Yazılı alıştırma: Aşağıdaki Freilassing'e bisiklet turunu anlatan blog yazısını, gösterilen son cümleden sonra kaldığı yerden sürdürün.

═════ Metin parçası

6 Haziran 2011 Pazartesi

Kaybolmak hiç bu kadar keyifli olmamıştı efenim:)

Freilassing'de bir çeşme:)))

      Bu aralar Salzburg'la aramızı iyi tutmaya çalışmak için ekstra emek harcamama gerek kalmıyor,sağ olsun kendileri hayatıma renk katmak adına böyle küçük sürprizler sunuyor! Geçen hafta pazar sabahı için arkadaşlarla (ama biri ekti!!)bisiklet turu yapmaya karar vermiştik, hedef Almanya sınırını aşıp Freilassing'e gitmekti. Sabah 07.30 sularında henüz insanlar rüya alemlerinde tur atarken ben buluşma noktasına doğru yola koyuldum. Yolculuğumuz Itzling West'den başladı. Orman yolunu takip etmek ilk önce ürkütücü geliyor ama yola çıktığımda bunun ne kadar mantıksız bir endişe olduğunu farkettim,malum bütün millet ya ormanda koşu yapıyor ya da bizim gibi bisiklet turu (millet meğer ormana kaçmış,ne uyuması) Aile boyu tur yapanları seyretmek ayrı bir keyif. Minicik kız/erkek çocukları başlarında kasketleri henüz gelişmemiş eklemlerine ve yön kavramlarına rağmen büyük gayretlerle annelerini ve babalarını takip ediyorlardı. Bu sahneyi TR'de görmek çok zor,malum türk annelerinin over-protective olmas türk babalarınsa extra-patriarch olmasından  kaynaklanan hiç var olmamış ve olması düşük ihtimal olan bir tablodan bahsediyorum(Babamla bir kere yapmıştık bir bisiklet turu, hala hatırlarım o günü,babayla ilişkinin soğuk sulardan sıcak sulara transfer olduğu anlar hiç unutulmuyor, hele de bir Türk kadınıysanız) Biz türk milletinin çocuklara bir birey değil de hep ama hep bir yarı-insan gibi bakması, "büyüklere saygı, küçüklere sevgi" gibi batıl inançlarla bezenen hayatımız, sonuç: özgüveni sıfırın altında izleyen kocaman bir grup gençlik. Ordan duyuyorum, "Aman sende, ee bak Avrupa toplumu çöküyor,yozlaşma kol geziyor...aşırı güven mi ne me lazım" felan filan. Sanki aynı yozlaşmayı biz yaşamıyoruz, yine soruyor bizimki, "ee ama işte Mcdonaldizing of young generation..bıdı bıdı..ee bunlara ne diyorsun?" hep ithal konseptler/düşünceler suçlu,yoksa biz ak pak sütümsü bir toplumuz caaaaanım! Dayımın saçma sapan ama bir o kadar komikimsi tavrı şu olurdu böyle lafı uzatanlara, "Kes gırgırı, Ye bulguru"??!!(Peki zırvalayan kim?Ben mi yoksa O'mu??!!)

══════════
═════ Verilen girdiler

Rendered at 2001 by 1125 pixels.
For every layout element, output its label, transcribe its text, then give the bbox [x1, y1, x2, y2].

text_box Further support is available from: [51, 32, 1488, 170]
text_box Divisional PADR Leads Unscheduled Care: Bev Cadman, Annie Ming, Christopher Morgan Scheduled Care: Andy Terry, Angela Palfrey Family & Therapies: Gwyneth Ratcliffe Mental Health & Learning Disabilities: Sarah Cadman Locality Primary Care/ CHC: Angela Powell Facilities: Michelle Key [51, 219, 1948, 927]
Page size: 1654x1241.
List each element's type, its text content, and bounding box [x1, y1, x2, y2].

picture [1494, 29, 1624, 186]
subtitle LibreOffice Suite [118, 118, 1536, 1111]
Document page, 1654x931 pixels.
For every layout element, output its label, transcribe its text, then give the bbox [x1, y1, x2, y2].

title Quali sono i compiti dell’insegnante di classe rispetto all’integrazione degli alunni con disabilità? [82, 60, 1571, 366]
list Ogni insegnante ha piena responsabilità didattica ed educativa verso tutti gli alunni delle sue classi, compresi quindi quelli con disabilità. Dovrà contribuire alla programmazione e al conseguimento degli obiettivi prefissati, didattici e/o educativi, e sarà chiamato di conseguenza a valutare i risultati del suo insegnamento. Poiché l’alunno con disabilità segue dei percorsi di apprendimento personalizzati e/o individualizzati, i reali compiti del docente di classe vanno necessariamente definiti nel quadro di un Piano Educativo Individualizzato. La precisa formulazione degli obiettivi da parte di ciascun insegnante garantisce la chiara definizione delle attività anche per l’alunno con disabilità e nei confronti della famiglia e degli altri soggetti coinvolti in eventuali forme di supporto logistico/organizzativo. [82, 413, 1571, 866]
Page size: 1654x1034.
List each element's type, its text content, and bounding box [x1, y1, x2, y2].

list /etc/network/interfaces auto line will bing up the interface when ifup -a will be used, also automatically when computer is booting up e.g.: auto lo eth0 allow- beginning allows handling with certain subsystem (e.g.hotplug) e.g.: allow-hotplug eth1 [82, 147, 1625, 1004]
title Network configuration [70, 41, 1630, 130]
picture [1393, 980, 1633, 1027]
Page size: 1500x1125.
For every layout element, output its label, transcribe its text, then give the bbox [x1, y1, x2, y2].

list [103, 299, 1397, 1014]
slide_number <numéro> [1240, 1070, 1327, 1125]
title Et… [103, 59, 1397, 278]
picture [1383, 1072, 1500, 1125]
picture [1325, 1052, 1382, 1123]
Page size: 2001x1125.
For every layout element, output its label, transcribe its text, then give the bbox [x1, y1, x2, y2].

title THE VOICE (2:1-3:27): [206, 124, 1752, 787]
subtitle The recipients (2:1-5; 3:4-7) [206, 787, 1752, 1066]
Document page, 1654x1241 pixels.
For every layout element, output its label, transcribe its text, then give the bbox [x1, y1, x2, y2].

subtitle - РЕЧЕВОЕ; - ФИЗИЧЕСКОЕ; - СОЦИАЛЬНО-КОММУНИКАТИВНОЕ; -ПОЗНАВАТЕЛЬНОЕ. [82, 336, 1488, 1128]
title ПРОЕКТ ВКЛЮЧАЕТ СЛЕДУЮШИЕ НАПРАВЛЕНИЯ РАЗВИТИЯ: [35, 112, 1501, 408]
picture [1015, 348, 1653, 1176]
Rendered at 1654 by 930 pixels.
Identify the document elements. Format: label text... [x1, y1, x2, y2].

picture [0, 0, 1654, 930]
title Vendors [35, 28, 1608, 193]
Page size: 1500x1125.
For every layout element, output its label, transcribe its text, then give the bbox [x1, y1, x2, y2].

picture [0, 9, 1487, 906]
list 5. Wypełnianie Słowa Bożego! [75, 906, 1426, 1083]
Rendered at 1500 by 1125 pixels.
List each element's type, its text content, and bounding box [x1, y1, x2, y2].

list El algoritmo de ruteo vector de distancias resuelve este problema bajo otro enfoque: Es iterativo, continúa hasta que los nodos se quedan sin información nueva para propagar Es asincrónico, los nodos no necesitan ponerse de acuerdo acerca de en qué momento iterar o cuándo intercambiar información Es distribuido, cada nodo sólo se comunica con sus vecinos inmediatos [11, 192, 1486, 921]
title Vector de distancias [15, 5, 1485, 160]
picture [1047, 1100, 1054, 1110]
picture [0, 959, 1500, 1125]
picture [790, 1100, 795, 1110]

══════════

Alıştırma çıktısı:
Freilassing, tahta oyma sanatında son nokta
   Hasılı, 9.30 gibi Freilassing'e vardık. Burası çok şirin bir yer, inanılmaz çilek tarlaları var şehrin göbeğinde. Biz vardığımızda uyanık olan bizler, ve kiliseyi ziyaret eden halk dışında kimsecikler yoktu sokaklarda. Sabah çanların değişik melodilerine eşlik eden kuşluk vakti esintisinin içimize işlemesi bütün yorgunluğumuzu alıp götürdü (Sshhh, aslına bakarsanız yorulmadık, ama o kadar yolu bisikletle gelmeyi beceremeyenlere hatta gözünde büyütenlere ayıp olmasın diyerekten). Merkez dedikleri bir cadde var, sizin cadde anlayışınızdan çok farklı sevgili seyirciler. Burada öyle Zara, Vera Moda, yok Esprit felan yok tabiki. Şehirin sokaklarında tur atıp,fotoğraf çekme ve bir dondurma seremonisinden sonra baktık epey vakit geçmiş, öğlen sıcağı bastırmadan memleketin yolunu tutalım. Bu defa Salzach'ın diğer kısmından gidelim dedik, ve az gittik uz gittik ama yol bitmek bilmedi.Ve orman yolundayız, çıkış yok! Sonra karşılarştığımız birine sorduk, sonuç: We were somewhere but where???!!! 
Bayadır lama görmemiştim yahu...
        Önümüze çıkan 4-5 kişiye nasıl Salzburg'a gidebiliriz diyoruz,herkes farklı bir yol anlatıyordu, sonra ormandan çıkışı bulduk ama ne fayda, yol bitti,her yer çimen!! Arkadaş, "geri dönelim" diye ısrar ediyor, bense keçi inadı, "hayır gidelim,bulcaz" diyorum. Sonra uzaktan bir köy gördük, o kadar muhteşem görünüyordu ki, hatta birbirimize espiri yapmaya başladık, "serap bu gerçek değil" felan diye. Köye varmadan yavruların annelerinden emmek için yarış halinde olduğu kocaman bir koyun sürüsünü izledik, romantik dakikalar yani:) Sonra bir de ne görelim biraz ilerde bir gölet,ördekler, nilüferler eh bir de bildiğimiz piknik masası felan vardı. Biraz dinlendikten sonra devam ettik, köy bizim TR'deki köylerden çok çok farklı,zaten burda zenginler köylerde yaşıyorlar. Köyde at çiftliği olan, atların engelli atlama yapması için özel bir alandan tutun lama çiftliğine kadar herşey vardı. Tabii benim dikkatimi çeken diğer bir ayrıntı, Almanya bayrağı, ve kafamda bir ampül: biz hala Almanya'dayız ve kim bilir nerde!!!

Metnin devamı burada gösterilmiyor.